On the last day of 2014, a man named Bill Gerow wrote this comment on my only story in this blog to date, “Pima Jane Doe and the Flower Girl“:
My name is Bill Gerow and the picture of the girl is my sister Brenda, she is from NH and we have been looking for her since 1980, I was contacted by a Det Mark O Dell 2 weeks ago and informed about this recent development ,I had no idea that Brenda was found murdered in Arizona 34 years ago, we are deeply saddened by this recent news to say the least,I am going to post this on all social media that I can so that we can prosecute (Jack) and keep this animal behind bars till he is dead Jack left NH with my sister in 1980 and that was the last we saw of him or her it is with great sadness that we learned of her murder recently,if you need moreback ground on her or Jack please contact me…
Untold attempts at trolling me through the years and the general chicanery that can accompany blogging about crime made me reflexively skeptical of Bill’s comment, even though in hindsight I can see why I shouldn’t have been. I did email him, though, because there was a note of sorrow in his comment that seemed too profound to be totally insincere.
Bill’s first reply to me erased most of my skepticism. A portion of the email:
[Her] full name is Brenda Marie Gerow. Her Birthday is Feb, 18 1960 the last time I heard from her was July 20 1980, and yes Jack left NH as a wanted criminal, that is why he fled with my sister. She contacted me 3 months after she left my parents home with Jack, I have looked extensively looked for her since, I believe there was no missing person report filed at the time she left, she was 20 and of legal age at the time, I was 16 when she left He did go by the name Jack at that time (…)

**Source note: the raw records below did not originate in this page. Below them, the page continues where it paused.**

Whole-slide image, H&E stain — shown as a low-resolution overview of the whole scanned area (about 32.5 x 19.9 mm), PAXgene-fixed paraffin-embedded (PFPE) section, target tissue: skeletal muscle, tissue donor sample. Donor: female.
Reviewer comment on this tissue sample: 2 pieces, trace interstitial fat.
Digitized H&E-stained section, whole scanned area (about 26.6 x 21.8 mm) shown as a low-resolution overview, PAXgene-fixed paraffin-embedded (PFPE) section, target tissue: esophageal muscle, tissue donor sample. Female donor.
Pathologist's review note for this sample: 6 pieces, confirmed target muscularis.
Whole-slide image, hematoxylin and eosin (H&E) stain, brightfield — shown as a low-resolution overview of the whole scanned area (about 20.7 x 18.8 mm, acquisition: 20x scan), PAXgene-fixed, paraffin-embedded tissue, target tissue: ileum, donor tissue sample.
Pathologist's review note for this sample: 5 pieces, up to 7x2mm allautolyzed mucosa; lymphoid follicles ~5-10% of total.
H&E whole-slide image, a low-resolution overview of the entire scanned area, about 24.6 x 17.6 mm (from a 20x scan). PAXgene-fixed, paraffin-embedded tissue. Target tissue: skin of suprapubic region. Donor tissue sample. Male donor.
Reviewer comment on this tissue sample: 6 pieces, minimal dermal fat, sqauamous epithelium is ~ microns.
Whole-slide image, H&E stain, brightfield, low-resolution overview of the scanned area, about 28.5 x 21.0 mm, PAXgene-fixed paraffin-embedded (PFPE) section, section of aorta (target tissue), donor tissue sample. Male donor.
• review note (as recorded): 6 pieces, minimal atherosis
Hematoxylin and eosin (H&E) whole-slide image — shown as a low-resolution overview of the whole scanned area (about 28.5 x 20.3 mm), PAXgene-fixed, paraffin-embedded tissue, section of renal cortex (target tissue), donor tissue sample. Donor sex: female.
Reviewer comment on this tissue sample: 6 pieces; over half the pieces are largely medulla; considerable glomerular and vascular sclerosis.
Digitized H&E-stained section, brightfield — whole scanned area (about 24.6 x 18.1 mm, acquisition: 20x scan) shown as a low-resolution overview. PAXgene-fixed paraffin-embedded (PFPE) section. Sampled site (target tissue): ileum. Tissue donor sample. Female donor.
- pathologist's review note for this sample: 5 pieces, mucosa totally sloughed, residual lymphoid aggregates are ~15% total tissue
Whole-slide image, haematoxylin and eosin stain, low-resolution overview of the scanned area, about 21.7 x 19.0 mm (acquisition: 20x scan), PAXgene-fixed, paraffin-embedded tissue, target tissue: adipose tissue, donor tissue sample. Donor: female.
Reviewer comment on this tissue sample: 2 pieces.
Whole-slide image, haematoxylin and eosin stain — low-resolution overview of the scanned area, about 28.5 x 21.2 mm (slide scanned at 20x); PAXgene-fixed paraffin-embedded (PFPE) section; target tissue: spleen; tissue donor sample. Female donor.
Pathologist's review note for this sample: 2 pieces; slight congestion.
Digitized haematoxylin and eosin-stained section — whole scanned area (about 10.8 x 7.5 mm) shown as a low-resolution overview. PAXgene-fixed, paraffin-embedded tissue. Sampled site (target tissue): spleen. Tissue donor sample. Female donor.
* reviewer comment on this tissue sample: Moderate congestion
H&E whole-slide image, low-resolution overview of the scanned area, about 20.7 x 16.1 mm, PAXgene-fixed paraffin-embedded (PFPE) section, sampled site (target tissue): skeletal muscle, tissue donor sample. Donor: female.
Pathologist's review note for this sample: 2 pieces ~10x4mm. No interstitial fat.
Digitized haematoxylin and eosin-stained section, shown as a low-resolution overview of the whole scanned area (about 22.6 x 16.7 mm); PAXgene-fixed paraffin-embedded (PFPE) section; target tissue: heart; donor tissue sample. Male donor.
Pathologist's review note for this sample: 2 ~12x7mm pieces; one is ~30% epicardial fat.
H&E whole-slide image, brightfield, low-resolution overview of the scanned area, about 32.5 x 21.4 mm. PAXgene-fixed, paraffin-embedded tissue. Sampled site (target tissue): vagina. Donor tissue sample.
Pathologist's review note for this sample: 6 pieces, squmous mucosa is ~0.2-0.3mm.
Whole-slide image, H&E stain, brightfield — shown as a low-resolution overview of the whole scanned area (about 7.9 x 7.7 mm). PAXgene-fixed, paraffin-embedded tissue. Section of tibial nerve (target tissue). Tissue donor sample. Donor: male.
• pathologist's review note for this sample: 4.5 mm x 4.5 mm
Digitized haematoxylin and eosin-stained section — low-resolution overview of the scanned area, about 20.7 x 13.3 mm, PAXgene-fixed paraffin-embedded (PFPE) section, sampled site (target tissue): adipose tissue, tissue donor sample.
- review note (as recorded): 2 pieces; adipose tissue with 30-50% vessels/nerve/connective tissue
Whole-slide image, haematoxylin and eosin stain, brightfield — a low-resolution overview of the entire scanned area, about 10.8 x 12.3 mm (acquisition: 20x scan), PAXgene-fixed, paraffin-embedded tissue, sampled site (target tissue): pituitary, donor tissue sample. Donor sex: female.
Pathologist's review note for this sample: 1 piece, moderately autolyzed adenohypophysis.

I was unsure as to what to do. It felt like a major scoop. But it also seemed like there must be a reason police weren’t releasing such a solid lead. I assumed they were working to build a solid case against Kalhauser. And maybe I just wasn’t ready to dive into it, for whatever reason. So after another exchange with Bill, I left it alone. And I left this blog alone, even though it seemed like a pretty good idea.
It’s almost October, nearly 10 months after Bill Gerow left his comment. The story has been confirmed. From Boston’s NBC affiliate, WHDH:
Pima County Sheriff’s detectives now have her name, who she was with before her death, and where she lived.
“We’ve been able to identify Jane Doe as Brenda Gerow. She was born and raised in Nashua, New Hampshire,” says Pima County Detective Mark O’Dell. “She was about the age of 20 when she left Nashua with John Kalhauser.”
So—from a journalistic perspective, I had the story almost a year ago and I blew it. I sat on it, in part out of respect for Bill Gerow, whose subsequent emails to me made it clear he was in the throes of a deeply emotional struggle. In part out of a hesitance to dive even deeper because it felt like a vastly depressing labyrinth.
That’s the eternal challenge in these kinds of crime stories. They have, as they’ve lingered over the years, developed layers of sorrow that are hard to fathom from the comfort of your living room, typing in a blog edit box.
And I think about, too, the possibilities with a psychopath like Kalhauser. He said something to one of his exes that upon re-reading tonight I found doubly chilling, given his history of dead, anonymous or completely hidden victims:”‘While I was in high school,’ (Janet) Renk said, ‘he told me he was going to take me to some woods in New Hampshire and tie me to a tree and leave me there to starve.'”
“[Woods] in New Hampshire” made me think of the still-unsolved mystery of the Allenstown girls. An adult woman and 3 girls, all unknown, found wrapped in plastic inside barrels near a trailer park. It seemed like a lot of work, even for Kalhauser—but who knows, at this point?
That’s the kind of rabbit hole I’ve been down before when covering crime. It can challenge sanity. I wasn’t sure I was ready a year ago. Maybe no one is ever ready.
At least it’s official. At least Brenda Gerow has her name back. At least her brother can bring her bones home, finally, to this green country, so far from the desert where she was found.